# what is your lowest score?



## alvarosh95 (Jan 3, 2011)

hi all i wanted to know what were the lowest scores the people have done in this forum. mine is 78:thumbsup:, and individual is 37 in nine holes


----------



## stevel1017 (Apr 30, 2007)

used to be a 9 hole course here (flooded and closed) par was 35, we would play it twice for 18 holes
shot 36/37, 73 for my best
for 9 it was 35, but could never back it up


----------



## indiginit (Jun 13, 2007)

41-38 79

it was a nine hole hole course and i knew it well. mostly stopped playing it after i broke 80

my best round was an 81 on a tough course. 84 is about my 'good round' feeling and anything above 89 is where i get on myself...

fun question... i haven't played in a few seasons, but i am this year. gonna see if i can break 80 again, that's my goal this summer. my lifetime goal is to have a single digit handicap for a season. not too far off, but i think i'll have to play consecutive seasons to get there.


----------



## Big Hobbit (Nov 2, 2010)

My lowest is a 65 on a par 71, followed by a few 66's on a par 72. My best front 9 is 30 against a par of 36, and my best back 9 is a 32 against a par of 36 - sadly not in the same round.
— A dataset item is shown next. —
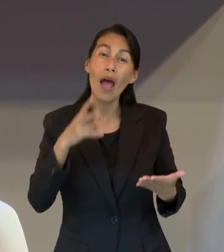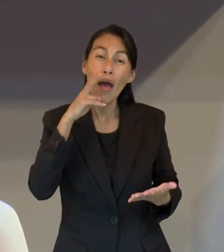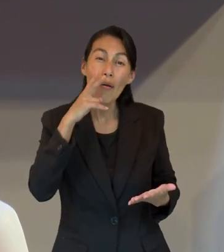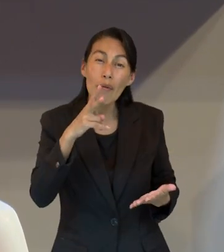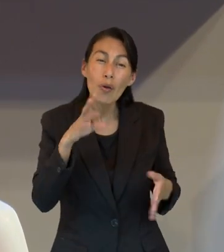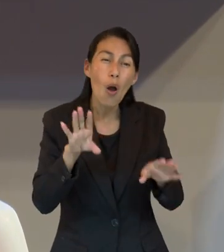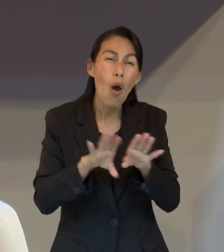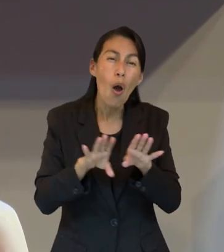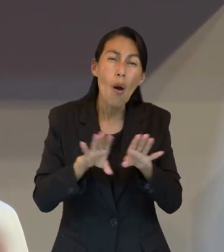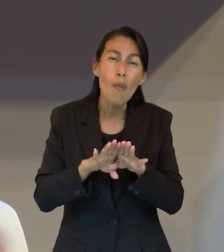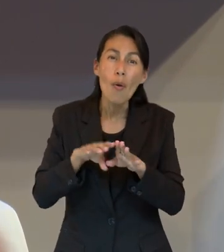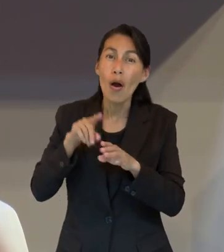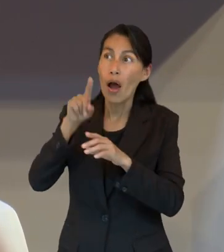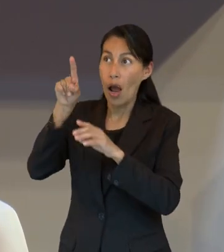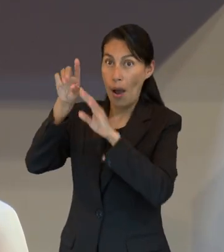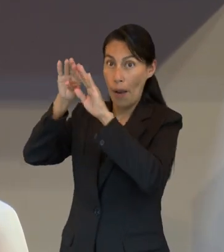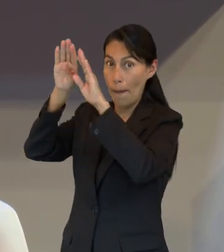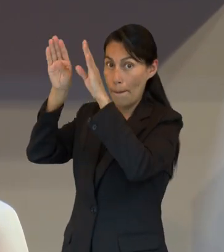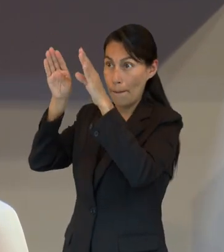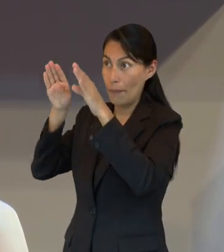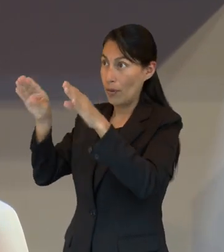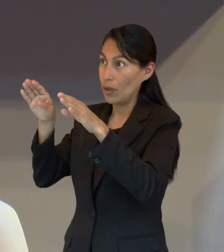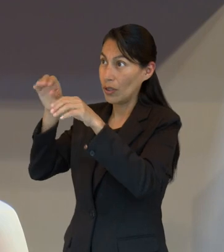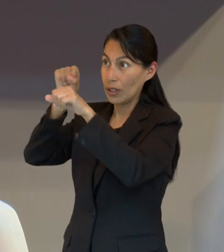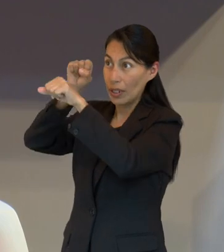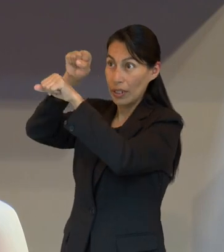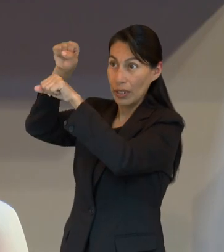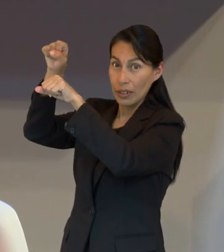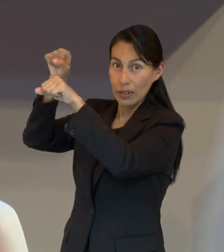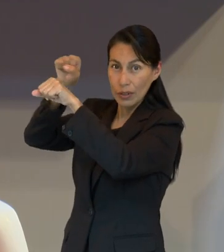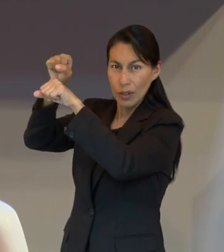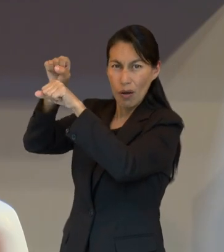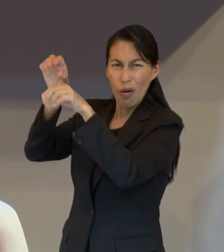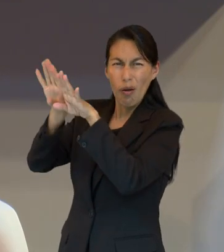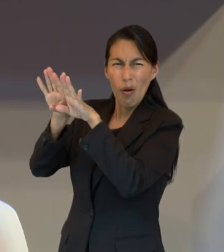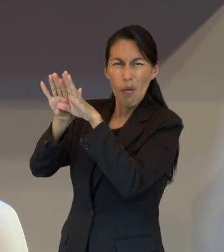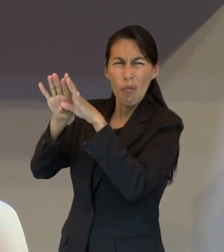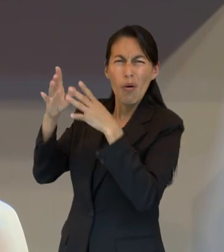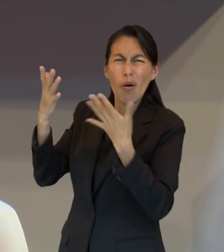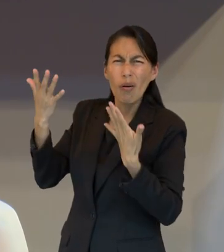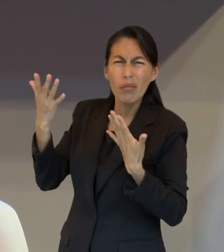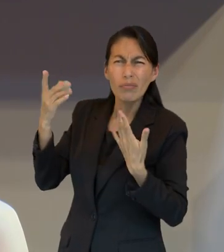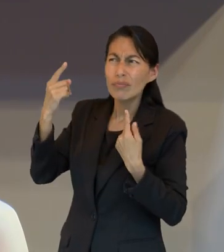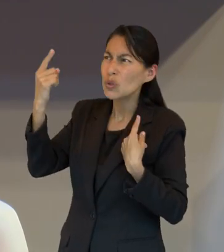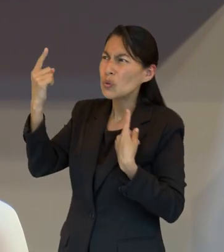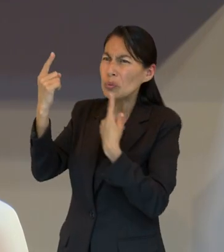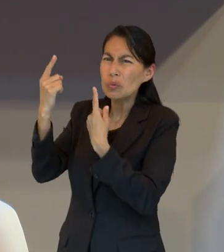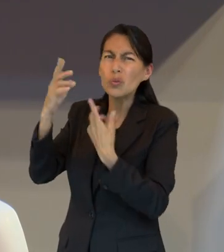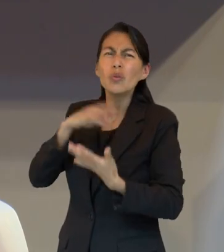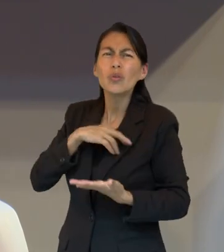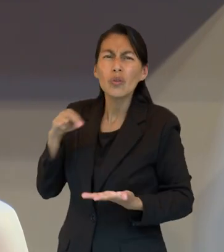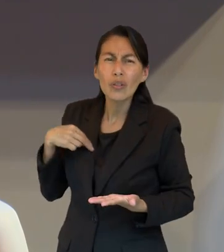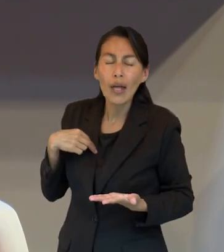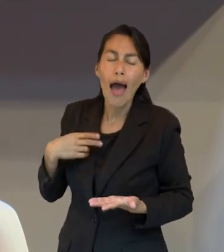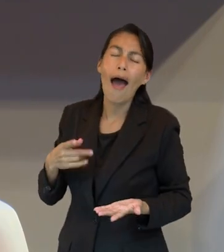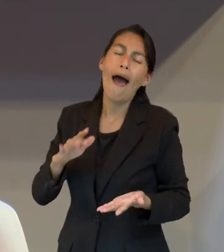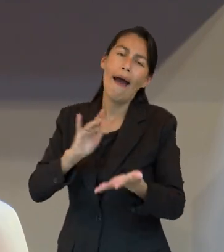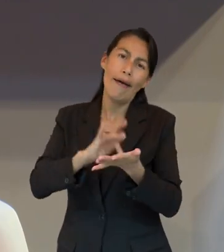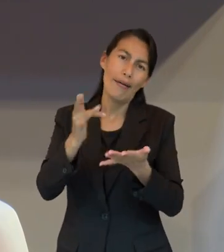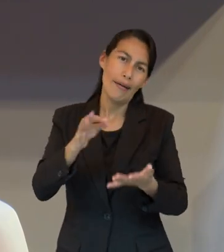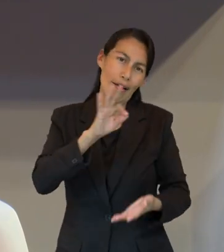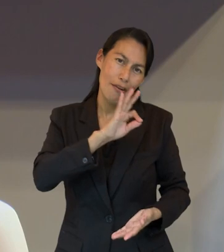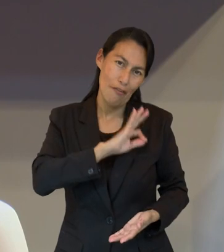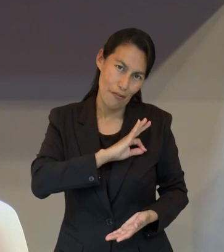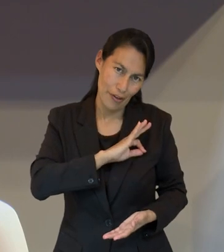que nos hemos acercado al monte de Sion mediante la fe, ¿no es cierto? Y también reconocemos que este juicio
Age and aches have the better of me now and my best round in the last few years is 69 against a par of 72 - and I rarely make the par 5's in 2 these days.


----------



## alvarosh95 (Jan 3, 2011)

that is a really good one. what´s your handicup?


----------



## FrogsHair (Mar 4, 2010)

I shot my lowest score at Furnace Creek GC in Death Valley, California which is 214' below sea level. :thumbsup: :laugh:

In sanctioned play,I have never broken par. However, I do have a few 70s to my credit which I shot quite a few years a go. Non sanction scores, I think had some 68s-69s,(???) but as I recall, most of those probably also included some "give me" putts. I don't normally count them. Lowest 9 holes was a -4 32, which I have done quite a few times. 

I have other things going on in life now, so I don't play, or practice as much as I use to. Now days, although few and far between, anything under 80 makes me feel pretty good.


----------



## Big Hobbit (Nov 2, 2010)

alvarosh95 said:


> that is a really good one. what´s your handicup?


I'm off 5 now, and slowly rising.


----------